31 March 2010

Brain Wiring Speed: Intelligence vs Creativity

The brain wiring map above was created by Paul Thompson of UCLA from several sets of healthy twins between ages 20 and 30. Thompson had already correlated intelligence with higher speed in brain wiring.

Now a scientist at U. of New Mexico at Albuquerque is claiming that slower connections between parts of the pre-frontal cortex and the thalamus seem to correlate with higher levels of creativity.
Jung suggests that slower communication between some areas may actually make people more creative. "This might allow for the linkage of more disparate ideas, more novelty, and more creativity," he says....the result also strengthens the link between creativity and mental illness.

One of the triggers for Jung's study was the finding that when white matter begins to break down in people with dementia, they often become more creative.

The results are surprising, given that high white-matter integrity is normally considered a good thing, says Paul Thompson at the University of California in Los Angeles. He acknowledges that speedy information transfer may not be vital for creative thought. "Sheer mental speed might be good for playing chess or doing a Rubik's cube, but you don't necessarily think of writing novels or creating art as being something that requires sheer mental speed," he says. _NewScientist

This is premature speculation on very early findings, of course.

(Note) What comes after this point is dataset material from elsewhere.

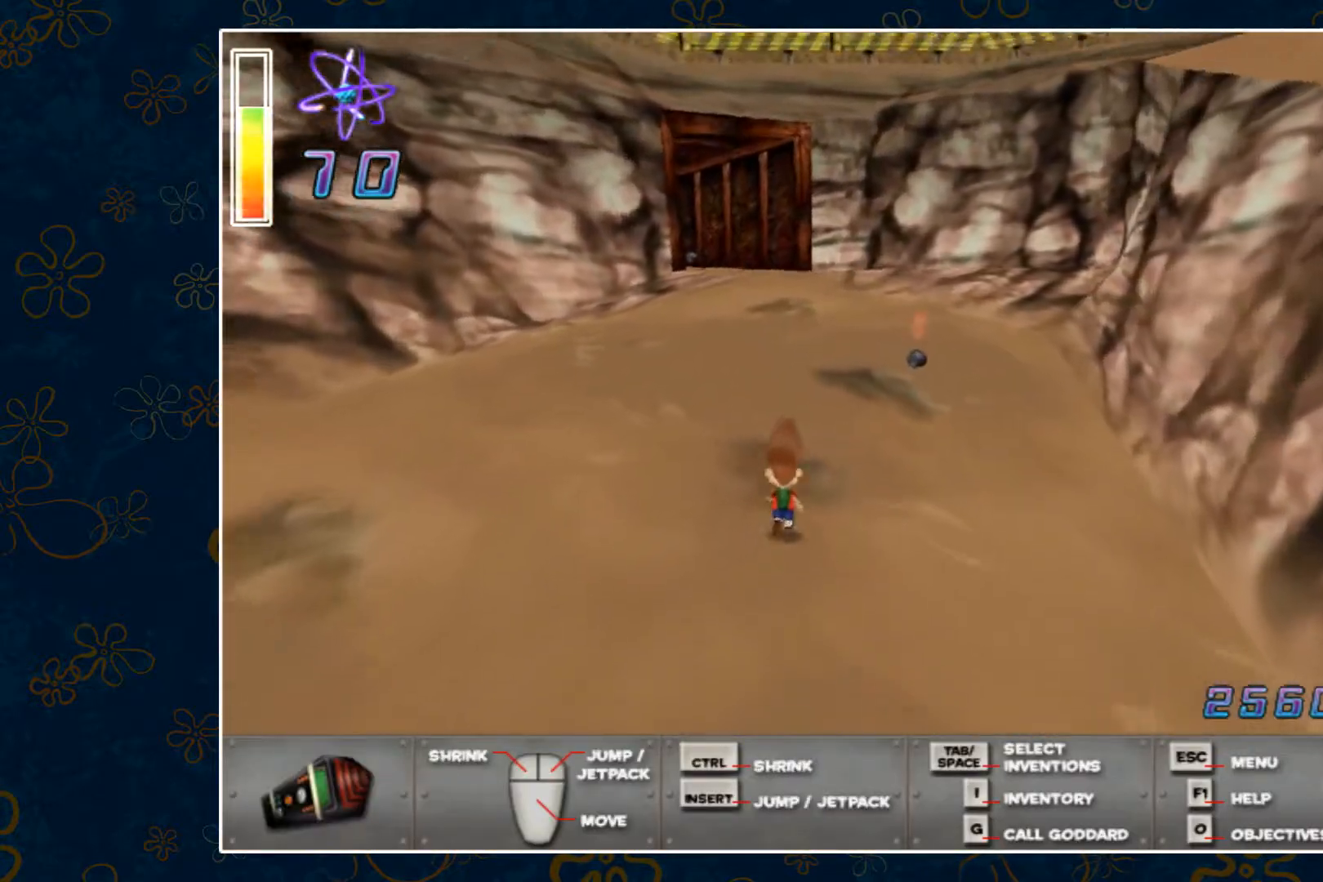
{"keys": ["n"], "events": []}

But as all of the functions of the brain are studied in real time, and correlated with each other AND correlated with what is going on in the real world, we may begin to get some good clues as to what is happening and why.

Creativity without intelligence is the problem behind popular culture: television, music, cinema, gossip, "news" etc. But intelligence without creativity can be just as bad -- leading to dead end paths such as post-modernist philosophy and catastrophic anthropogenic global warming doom. Getting stuck in a rut (intelligence without creativity) is as bad as frantically spinning one's wheels (creativity without intelligence).

Besides creativity and intelligence, one also needs grit, character, executive function. In addition, the wisdom of experience and perspective is vital to knowing where to direct one's energies for the best result.